I've been reading about Germany specifically on January 27, 28, and 29, 1933, during one of that country's perennial crises before Hitler was named chancellor.
If I'm reading this all correctly--and it is long, dull, tedious reading--Hindenburg was willing to name Hitler chancellor.....provided Hitler could show a workable coalition.
The Nazi party was the biggest party, but it wasn't big enough yet to run the whole deal.
With the left being pretty much in the wilderness (excepting the Nazis, of course), the Zentrum, the Center Party, had the second-largest slice of the pie.
The Zentrum was the Catholic party, but that's neither here nor there; just so one gets an idea what it was.
Most in this party were anti-Nazi, but there emerged some waiverers, some appeasers, some "moderates," the last days of January 1933.
The waiverers were generally seen as "reasonable," as those who wanted to get along, while there was much animosity (the press, the public) against the centrists who wanted no deal.
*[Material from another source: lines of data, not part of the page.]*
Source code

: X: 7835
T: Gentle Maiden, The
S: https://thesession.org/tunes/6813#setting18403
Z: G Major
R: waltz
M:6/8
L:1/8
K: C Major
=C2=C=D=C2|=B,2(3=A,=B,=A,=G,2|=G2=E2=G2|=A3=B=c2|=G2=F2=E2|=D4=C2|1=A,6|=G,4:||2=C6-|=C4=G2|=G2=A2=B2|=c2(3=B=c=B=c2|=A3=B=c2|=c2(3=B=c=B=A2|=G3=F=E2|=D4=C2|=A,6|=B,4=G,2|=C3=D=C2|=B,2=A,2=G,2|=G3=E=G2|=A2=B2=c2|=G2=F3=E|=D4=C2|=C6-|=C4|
Well, the appeasers, a minority within their own party, got their way, and agreed to go along with the Nazis provided certain ironclad guarantees were made so as to insure religious freedom and institutions.
Which of course they were given, and so the Nazis came into power.
And immediately discarded all guarantees; by April 1933, three months later, the Zemtrum party no longer existed, and many of its members, the "moderates" and the "standers-against," in prison or even dead.
If I am reading all this history correctly, does anyone else see the similarity between the Nazis and the Democrats, between the "reasonable moderates" of the center, and Republicans wanting to get along with 0bama, and between the resisting centrists and Republicans who stand fast, insisting they don't want any part of it?